DATA TO PROCESS:
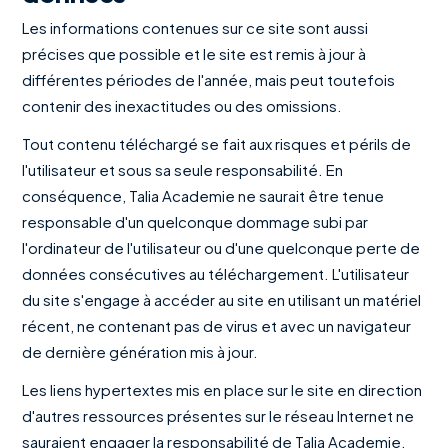
Les informations contenues sur ce site sont aussi
précises que possible et le site est remis à jour à
différentes périodes de l'année, mais peut toutefois
contenir des inexactitudes ou des omissions.
Tout contenu téléchargé se fait aux risques et périls de
l'utilisateur et sous sa seule responsabilité. En
conséquence, Talia Academie ne saurait être tenue
responsable d'un quelconque dommage subi par
l'ordinateur de l'utilisateur ou d'une quelconque perte de
données consécutives au téléchargement. L'utilisateur
du site s'engage à accéder au site en utilisant un matériel
récent, ne contenant pas de virus et avec un navigateur
de dernière génération mis à jour.
Les liens hypertextes mis en place sur le site en direction
d'autres ressources présentes sur le réseau Internet ne
sauraient engager la responsabilité de Talia Academie.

YOUR TASK: Wherever the string "quelconque" appears in a line of the records, copy that line.

EXERCISE SOLUTION:
responsable d'un quelconque dommage subi par
l'ordinateur de l'utilisateur ou d'une quelconque perte de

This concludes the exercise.